The night before I had collected someone from a station where there was a bar nearby, heaving with people; loud laughter and chatter. It unsettled me. Then as I walked past, there was the cliché man urinating against a wall; “sorry mate you caught me at a bad time”. I hated that sort of thing before but now my anxiety rockets. Everything is magnified in its effect. Right now I feel nervous and anxious when I hear loud conversations and laughter at bars, instead of greeting it with the joy many have.
Have people always been this annoying? Probably. But it is probably much more about me and my re-socialisation. Spending a year of your life being insular must have an impact on the psyche. Being comfortable when ‘out and about’ is going to take time.
In terms of mentoring there is a lesson here too. Networking is vital in media and the events that were once bustling with eager to learn graduates and pleased-with-themselves journalists will soon start again and getting back into that mix is going to be hard for some of us.
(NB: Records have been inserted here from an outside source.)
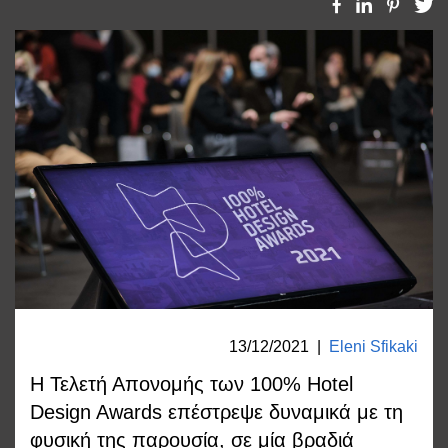
13/12/2021
|
Eleni Sfikaki
Η Τελετή Απονομής των 100% Hotel
Design Awards επέστρεψε δυναμικά με τη
φυσική της παρουσία, σε μία βραδιά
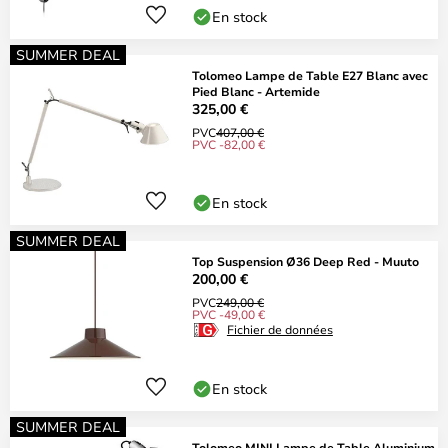
En stock
SUMMER DEAL
Tolomeo Lampe de Table E27 Blanc avec
Pied Blanc - Artemide
325,00 €
PVC
407,00 €
PVC -82,00 €
En stock
SUMMER DEAL
Top Suspension Ø36 Deep Red - Muuto
200,00 €
PVC
249,00 €
PVC -49,00 €
Fichier de données
En stock
SUMMER DEAL
Tolomeo MINI Lampe de Table Aluminium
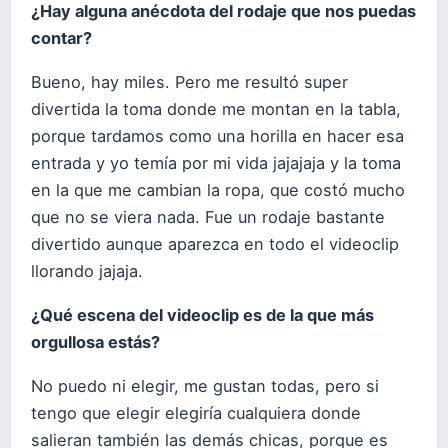
¿Hay alguna anécdota del rodaje que nos puedas
contar?
Bueno, hay miles. Pero me resultó super
divertida la toma donde me montan en la tabla,
porque tardamos como una horilla en hacer esa
entrada y yo temía por mi vida jajajaja y la toma
en la que me cambian la ropa, que costó mucho
que no se viera nada. Fue un rodaje bastante
divertido aunque aparezca en todo el videoclip
llorando jajaja.
¿Qué escena del videoclip es de la que más
orgullosa estás?
No puedo ni elegir, me gustan todas, pero si
tengo que elegir elegiría cualquiera donde
salieran también las demás chicas, porque es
If you feel like I do, perhaps take some gentle steps back into that world. Think about that reintegration and how to manage it. Too much time has been lost for graduates and students already and getting into those circles again is key. I hope that those that have moved seamlessly back into the world (or those that have not really changed their activities much in the last year – for there are some) allow us a bit of room. Physically and emotionally. While human interaction should be natural, much of it right now feels the opposite. It will take a bit of adjusting. Getting back into this ‘normal’ life is not going to be easy and to be honest, some of it I am quite happy to wait for. Maybe for some time.